Information given: Begin

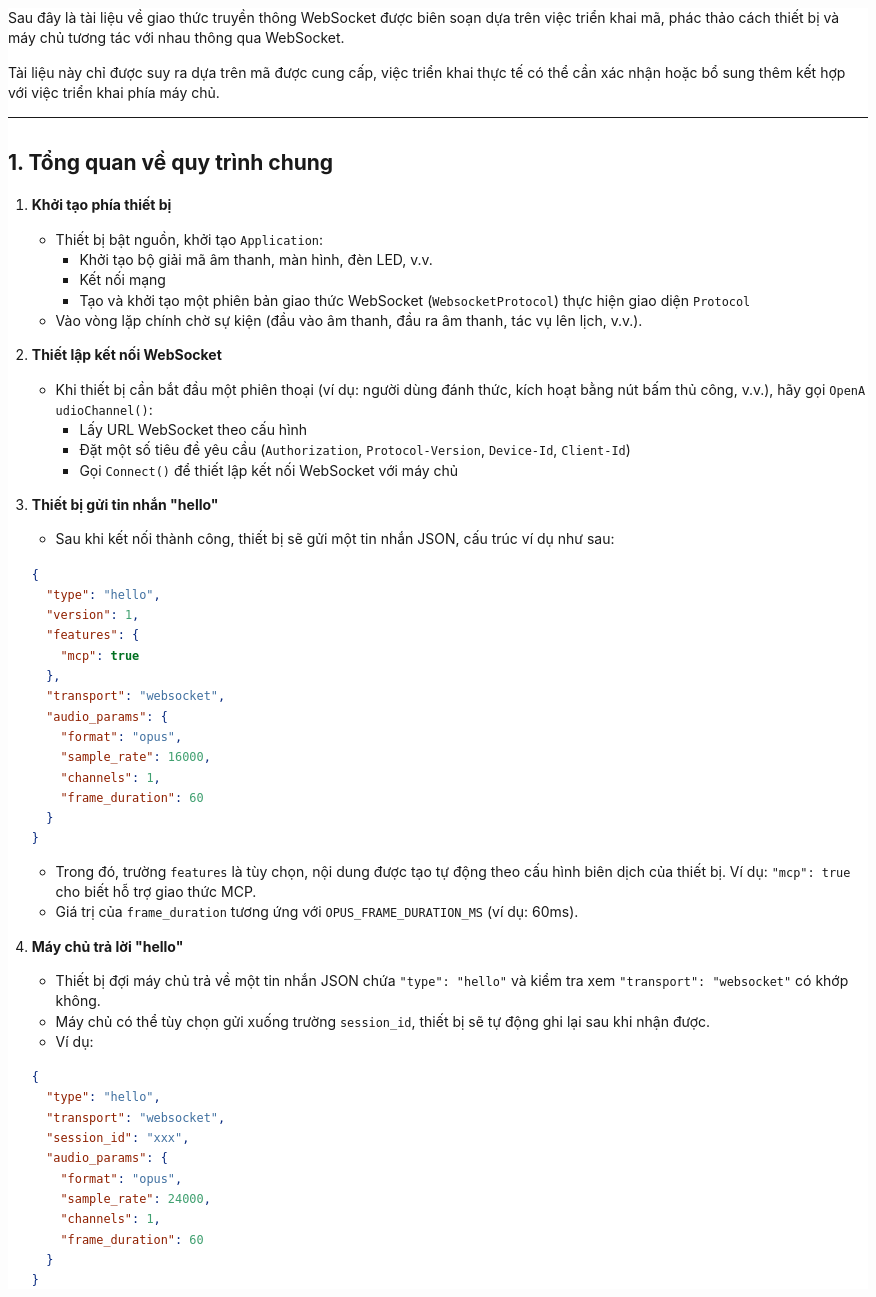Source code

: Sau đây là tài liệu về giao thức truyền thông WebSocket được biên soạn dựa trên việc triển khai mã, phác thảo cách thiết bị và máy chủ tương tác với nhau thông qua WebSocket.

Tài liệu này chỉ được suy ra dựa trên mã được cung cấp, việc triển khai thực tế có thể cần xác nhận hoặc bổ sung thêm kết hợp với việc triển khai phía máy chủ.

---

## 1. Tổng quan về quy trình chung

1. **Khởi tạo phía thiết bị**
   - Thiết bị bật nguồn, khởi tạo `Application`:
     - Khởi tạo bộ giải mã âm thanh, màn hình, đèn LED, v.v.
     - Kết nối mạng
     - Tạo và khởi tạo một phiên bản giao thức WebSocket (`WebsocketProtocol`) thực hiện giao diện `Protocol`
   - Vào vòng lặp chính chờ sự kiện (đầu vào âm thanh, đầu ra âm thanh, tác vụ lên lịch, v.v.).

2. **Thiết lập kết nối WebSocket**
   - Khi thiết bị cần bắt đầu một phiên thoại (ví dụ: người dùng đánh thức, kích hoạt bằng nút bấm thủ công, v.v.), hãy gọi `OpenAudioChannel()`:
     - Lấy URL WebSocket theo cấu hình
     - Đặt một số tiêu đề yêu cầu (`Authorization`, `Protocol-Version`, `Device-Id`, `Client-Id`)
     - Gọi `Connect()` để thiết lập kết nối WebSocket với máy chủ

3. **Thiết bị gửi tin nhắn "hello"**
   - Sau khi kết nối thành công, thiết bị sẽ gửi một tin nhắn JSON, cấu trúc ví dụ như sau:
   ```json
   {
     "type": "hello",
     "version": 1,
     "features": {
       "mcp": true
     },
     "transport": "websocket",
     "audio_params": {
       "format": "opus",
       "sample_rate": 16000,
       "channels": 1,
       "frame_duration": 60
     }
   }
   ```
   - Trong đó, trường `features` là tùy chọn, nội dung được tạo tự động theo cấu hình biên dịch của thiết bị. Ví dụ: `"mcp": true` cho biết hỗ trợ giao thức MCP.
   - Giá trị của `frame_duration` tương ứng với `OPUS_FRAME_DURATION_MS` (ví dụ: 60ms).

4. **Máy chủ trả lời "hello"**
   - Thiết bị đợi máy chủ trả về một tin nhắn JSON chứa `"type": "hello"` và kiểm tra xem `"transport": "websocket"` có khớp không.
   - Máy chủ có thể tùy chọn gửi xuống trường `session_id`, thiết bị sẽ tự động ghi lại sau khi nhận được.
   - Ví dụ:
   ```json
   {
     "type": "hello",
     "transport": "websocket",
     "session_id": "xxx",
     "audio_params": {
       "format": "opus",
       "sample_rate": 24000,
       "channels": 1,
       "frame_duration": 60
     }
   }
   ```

Information given: End
Information given: Begin

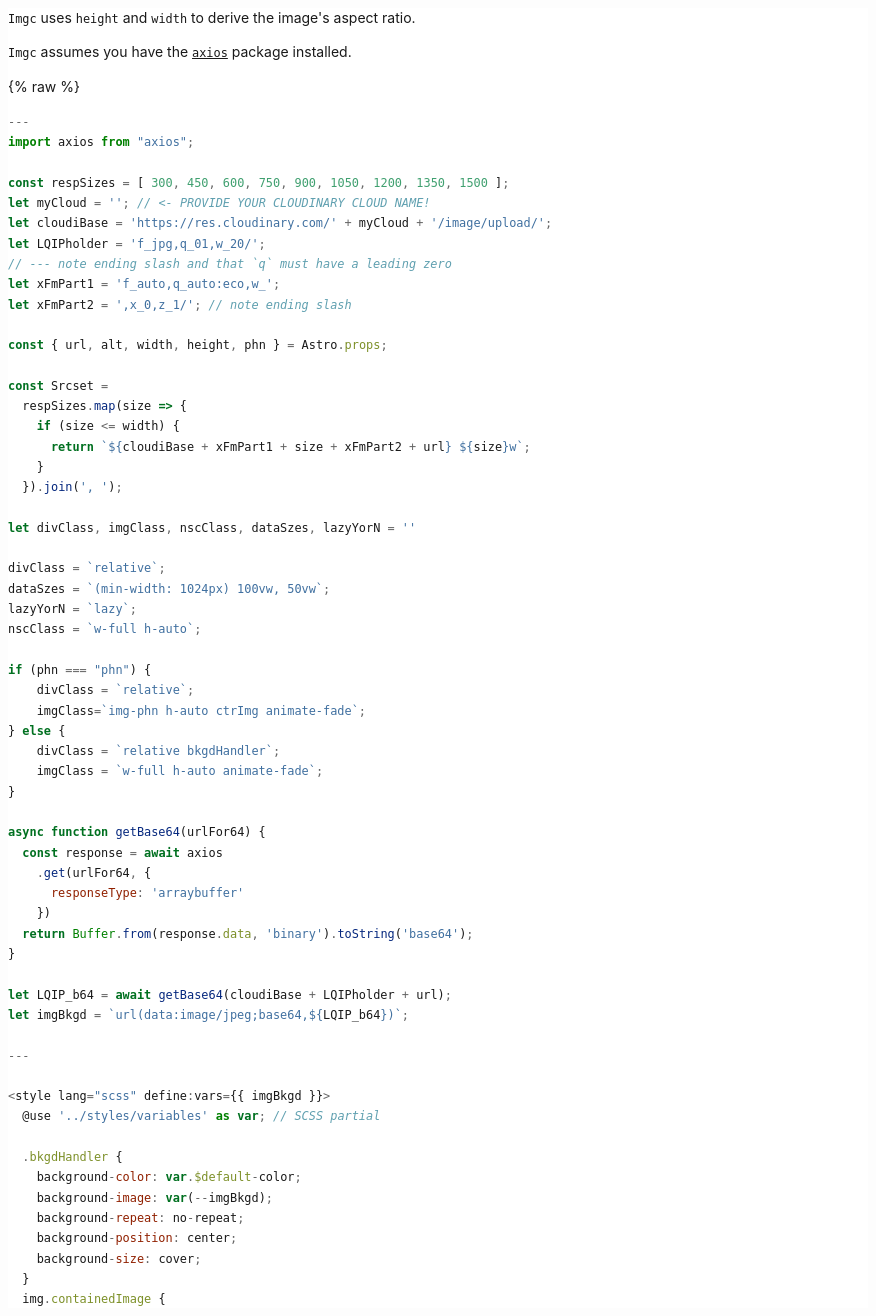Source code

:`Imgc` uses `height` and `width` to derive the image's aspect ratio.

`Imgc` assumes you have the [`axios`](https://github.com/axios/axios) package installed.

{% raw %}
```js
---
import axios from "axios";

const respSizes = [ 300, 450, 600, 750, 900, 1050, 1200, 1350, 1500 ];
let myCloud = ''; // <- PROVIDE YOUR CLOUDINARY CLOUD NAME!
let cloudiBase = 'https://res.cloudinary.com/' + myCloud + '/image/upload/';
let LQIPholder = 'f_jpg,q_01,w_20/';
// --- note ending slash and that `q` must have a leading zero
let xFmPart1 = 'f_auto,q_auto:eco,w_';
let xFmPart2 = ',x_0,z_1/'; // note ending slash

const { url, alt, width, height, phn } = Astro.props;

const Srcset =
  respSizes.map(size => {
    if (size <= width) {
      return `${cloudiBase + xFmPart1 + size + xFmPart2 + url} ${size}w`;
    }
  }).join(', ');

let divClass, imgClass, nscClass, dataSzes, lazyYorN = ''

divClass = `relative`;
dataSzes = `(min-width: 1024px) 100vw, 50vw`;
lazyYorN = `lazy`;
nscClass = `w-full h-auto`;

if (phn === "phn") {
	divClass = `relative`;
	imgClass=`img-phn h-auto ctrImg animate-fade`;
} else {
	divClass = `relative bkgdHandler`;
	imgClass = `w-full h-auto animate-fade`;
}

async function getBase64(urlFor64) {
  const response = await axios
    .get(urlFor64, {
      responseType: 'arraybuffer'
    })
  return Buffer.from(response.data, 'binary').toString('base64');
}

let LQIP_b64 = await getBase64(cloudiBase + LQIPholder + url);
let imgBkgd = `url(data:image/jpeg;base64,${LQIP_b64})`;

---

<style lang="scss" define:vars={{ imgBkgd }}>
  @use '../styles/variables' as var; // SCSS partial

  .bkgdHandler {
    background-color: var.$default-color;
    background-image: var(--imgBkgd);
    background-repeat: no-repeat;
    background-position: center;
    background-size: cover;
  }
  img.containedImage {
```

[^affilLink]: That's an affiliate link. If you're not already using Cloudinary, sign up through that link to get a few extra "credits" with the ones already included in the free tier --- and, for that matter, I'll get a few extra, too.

Information given: End

### Work to be completed
Filter the entries above down to the lines that contain the word "phiên".

### Result
     - Tạo và khởi tạo một phiên bản giao thức WebSocket (`WebsocketProtocol`) thực hiện giao diện `Protocol`
   - Khi thiết bị cần bắt đầu một phiên thoại (ví dụ: người dùng đánh thức, kích hoạt bằng nút bấm thủ công, v.v.), hãy gọi `OpenAudioChannel()`:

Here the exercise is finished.